Apple’s top brass reaches out to its employees in Japan, the iPad 2 takes a break to shoot a music video, and Adobe makes a surprising move. The remainders for Thursday, March 17, 2011 are right here if you need them.
Steve Jobs Offers Support to Apple Employees Affected by Earthquake (MacRumors)
According to a memo acquired by MacRumors, Steve Jobs has sent a memo to Apple employees in Japan affected by the recent disaster there, offering time off, needed supplies, and free hugs. Aw, no free hugs. Come on, Steve! Free hugs!
Music video shot with only an iPad 2 (TUAW)
People have knocked the quality of the iPad 2’s cameras, but apparently they’re good enough to record a music video on. Ball’s in your court, OK Go.
“If you don’t have an iPhone.” (Apple)
Apple’s launched a series of three new TV spots for the iPhone, each one beginning with the phrase “If you don’t have an iPhone…” and ending—spoiler alert!—with the phrase, “well, you don’t have an iPhone.” Finally, the company has perfected tautology-based advertising.
Adobe TV Website Adds iPad Support (The Mac Observer)
The fine folks at Adobe—motto: “All Flash, all the time!”—have revamped their Adobe TV tutorial Website to serve up iPad-compatible videos in the place of Flash. This, despite the company’s very public tiff with Apple over the iOS’s lack of compatibility for the popular Web technology. Huh. Guess it’s time for a new motto, guys.
Product Remainders:
Hex Slim Watch Band – Hex has released an iPod nano watchband case aimed at women. The $30 case accommodates smaller wrist sizes, has a pop-in/pop-out design, integrated control buttons, and comes in black, white, pink, or purple.

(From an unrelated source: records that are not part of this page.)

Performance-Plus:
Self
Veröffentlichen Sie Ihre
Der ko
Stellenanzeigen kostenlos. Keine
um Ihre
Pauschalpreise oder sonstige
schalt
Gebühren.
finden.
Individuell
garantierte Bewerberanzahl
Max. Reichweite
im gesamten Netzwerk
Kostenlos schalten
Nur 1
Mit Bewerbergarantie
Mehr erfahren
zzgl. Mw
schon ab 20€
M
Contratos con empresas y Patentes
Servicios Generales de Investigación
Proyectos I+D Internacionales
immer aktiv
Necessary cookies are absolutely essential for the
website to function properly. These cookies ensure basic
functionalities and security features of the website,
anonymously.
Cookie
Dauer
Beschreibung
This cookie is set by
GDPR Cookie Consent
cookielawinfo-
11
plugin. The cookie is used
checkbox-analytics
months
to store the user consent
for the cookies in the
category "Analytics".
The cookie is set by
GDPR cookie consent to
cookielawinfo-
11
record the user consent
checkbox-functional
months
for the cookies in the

PDF Expert 2.0 – The iPhone version of Readdle’s PDF reader app gets benefits from the iPad version, including annotation, the ability to fill out forms, sync via Dropbox, iDisk, Google Docs, and FTP/SFTP. $10.
BirdEyes – A new $1 iPhone app lets owners of the iPad 2, the iPhone 4, or the fourth-generation iPod touch simultaneously snap a picture with both cameras and them post them to Twitter.
Finding Nemo: My Puzzle Book – This $1 interactive story app, based on the Disney movie, features four digital jigsaw puzzles, the ability to record and playback your child’s voice while reading, and three different reading modes.